**Source information**
☆ ☆ ☆ ☆ ☆
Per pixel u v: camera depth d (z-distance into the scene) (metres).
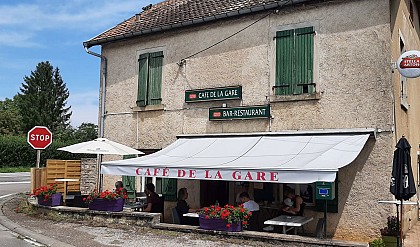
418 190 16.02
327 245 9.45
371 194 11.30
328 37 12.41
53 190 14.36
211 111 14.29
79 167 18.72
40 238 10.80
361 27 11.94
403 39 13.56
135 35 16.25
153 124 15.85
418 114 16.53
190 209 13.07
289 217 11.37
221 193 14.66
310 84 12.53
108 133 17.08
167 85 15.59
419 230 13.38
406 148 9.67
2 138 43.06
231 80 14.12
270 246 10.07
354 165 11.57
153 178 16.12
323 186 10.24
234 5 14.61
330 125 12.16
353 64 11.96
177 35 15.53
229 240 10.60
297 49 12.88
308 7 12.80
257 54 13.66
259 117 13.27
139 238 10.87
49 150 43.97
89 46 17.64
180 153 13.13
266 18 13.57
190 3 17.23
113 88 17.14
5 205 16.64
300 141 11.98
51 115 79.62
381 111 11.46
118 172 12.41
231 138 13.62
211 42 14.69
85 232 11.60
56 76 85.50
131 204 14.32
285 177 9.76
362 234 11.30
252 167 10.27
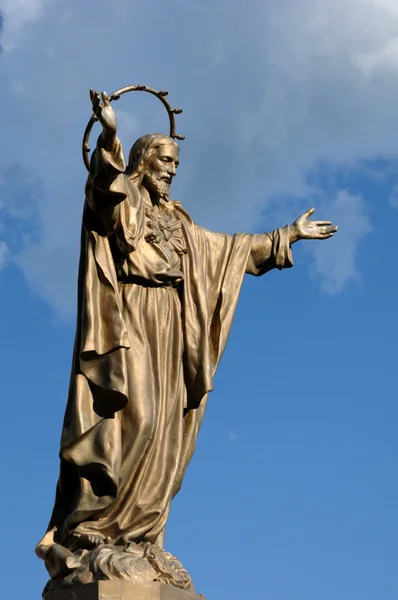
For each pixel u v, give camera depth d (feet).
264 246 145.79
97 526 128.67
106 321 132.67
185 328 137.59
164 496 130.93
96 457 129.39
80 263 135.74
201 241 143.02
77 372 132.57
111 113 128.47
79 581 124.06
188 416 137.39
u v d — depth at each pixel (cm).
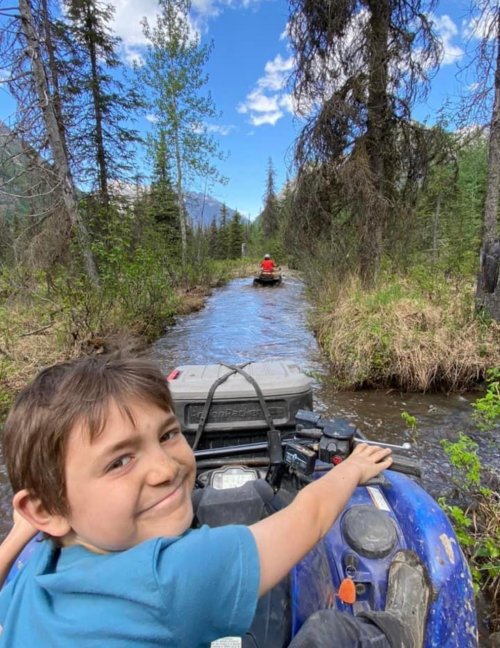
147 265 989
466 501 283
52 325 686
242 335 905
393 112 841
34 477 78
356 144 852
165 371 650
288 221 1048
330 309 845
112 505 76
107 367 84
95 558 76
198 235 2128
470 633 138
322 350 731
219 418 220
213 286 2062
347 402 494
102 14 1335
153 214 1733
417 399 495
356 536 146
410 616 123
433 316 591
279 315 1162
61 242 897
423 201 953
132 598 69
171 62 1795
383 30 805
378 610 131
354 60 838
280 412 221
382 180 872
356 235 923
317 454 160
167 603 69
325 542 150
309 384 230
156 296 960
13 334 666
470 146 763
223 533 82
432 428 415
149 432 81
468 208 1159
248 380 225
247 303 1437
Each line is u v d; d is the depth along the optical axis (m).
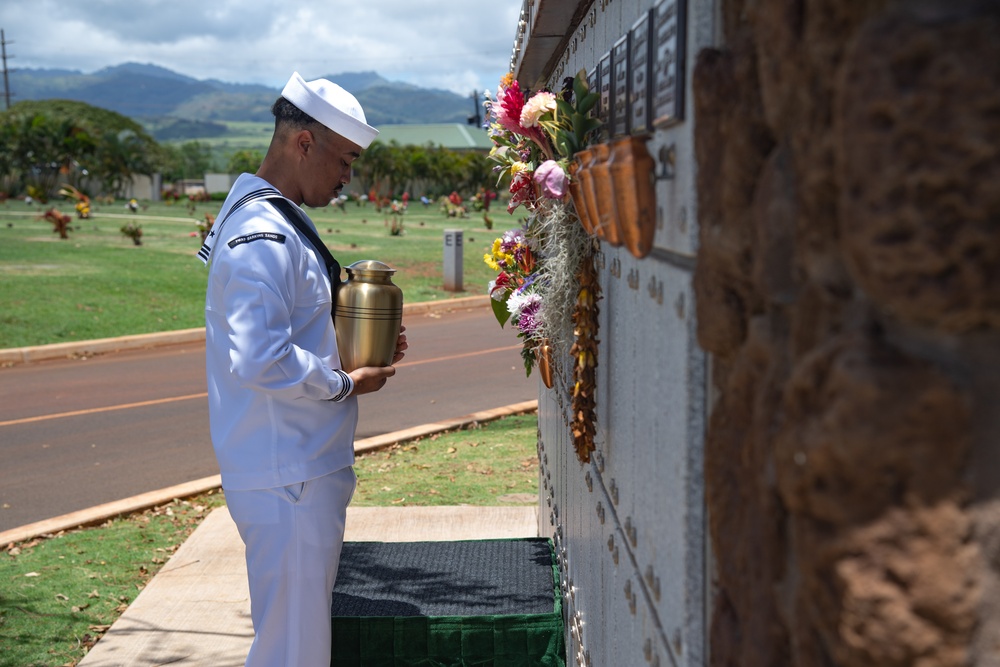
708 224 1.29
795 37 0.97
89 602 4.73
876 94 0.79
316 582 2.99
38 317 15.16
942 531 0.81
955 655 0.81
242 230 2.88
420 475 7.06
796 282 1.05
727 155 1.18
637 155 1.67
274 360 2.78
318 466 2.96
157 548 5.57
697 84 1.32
☆ ☆ ☆ ☆ ☆
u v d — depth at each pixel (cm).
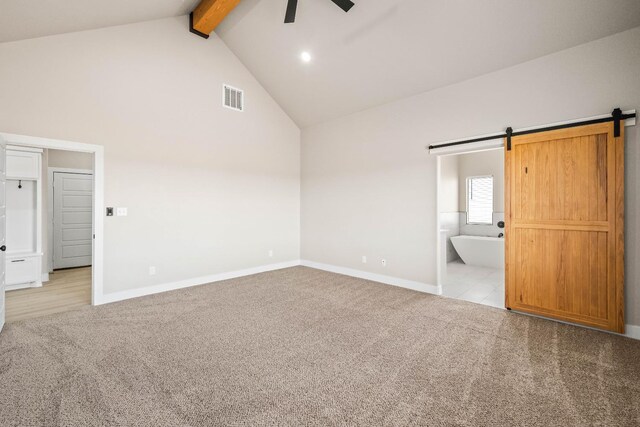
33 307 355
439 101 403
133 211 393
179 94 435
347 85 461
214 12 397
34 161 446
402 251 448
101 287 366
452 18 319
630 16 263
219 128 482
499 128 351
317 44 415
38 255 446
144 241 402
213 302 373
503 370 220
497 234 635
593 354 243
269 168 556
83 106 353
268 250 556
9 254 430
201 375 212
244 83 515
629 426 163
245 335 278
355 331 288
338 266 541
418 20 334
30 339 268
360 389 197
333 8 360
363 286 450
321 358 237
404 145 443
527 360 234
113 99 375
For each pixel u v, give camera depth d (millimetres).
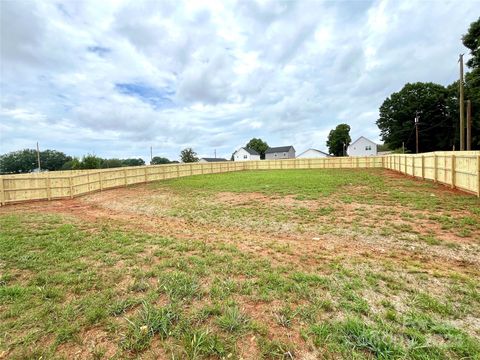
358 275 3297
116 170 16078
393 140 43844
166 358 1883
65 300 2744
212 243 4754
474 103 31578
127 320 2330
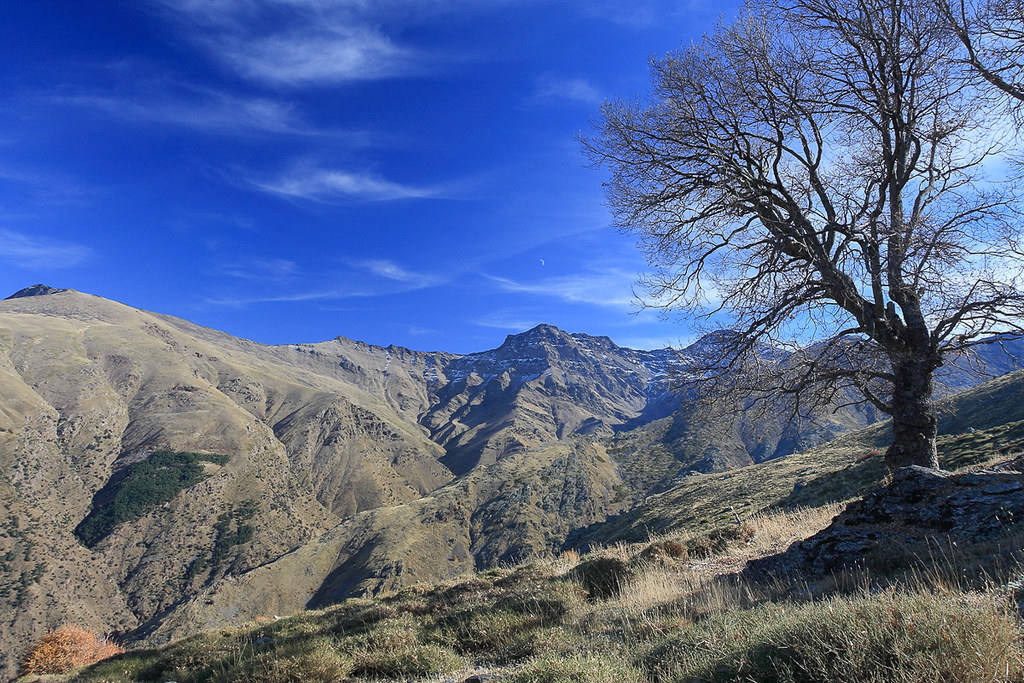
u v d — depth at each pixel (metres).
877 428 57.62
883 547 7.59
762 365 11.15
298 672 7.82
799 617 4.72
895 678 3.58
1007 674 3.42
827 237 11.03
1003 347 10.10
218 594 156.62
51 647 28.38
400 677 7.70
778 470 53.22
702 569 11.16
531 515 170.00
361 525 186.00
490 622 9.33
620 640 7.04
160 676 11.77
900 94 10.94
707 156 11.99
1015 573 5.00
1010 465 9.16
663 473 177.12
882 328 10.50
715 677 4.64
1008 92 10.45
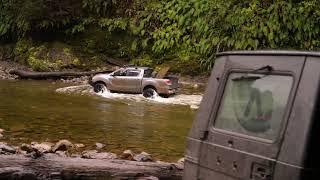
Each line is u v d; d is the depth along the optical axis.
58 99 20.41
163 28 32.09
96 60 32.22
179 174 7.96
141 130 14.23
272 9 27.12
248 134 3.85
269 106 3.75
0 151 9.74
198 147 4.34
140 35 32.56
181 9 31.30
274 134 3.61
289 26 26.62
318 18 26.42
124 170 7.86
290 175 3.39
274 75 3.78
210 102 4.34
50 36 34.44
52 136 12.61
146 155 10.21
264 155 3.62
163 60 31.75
☆ ☆ ☆ ☆ ☆
How many of the lines above contain the string "along"? Give the number only.

**Problem solution**
2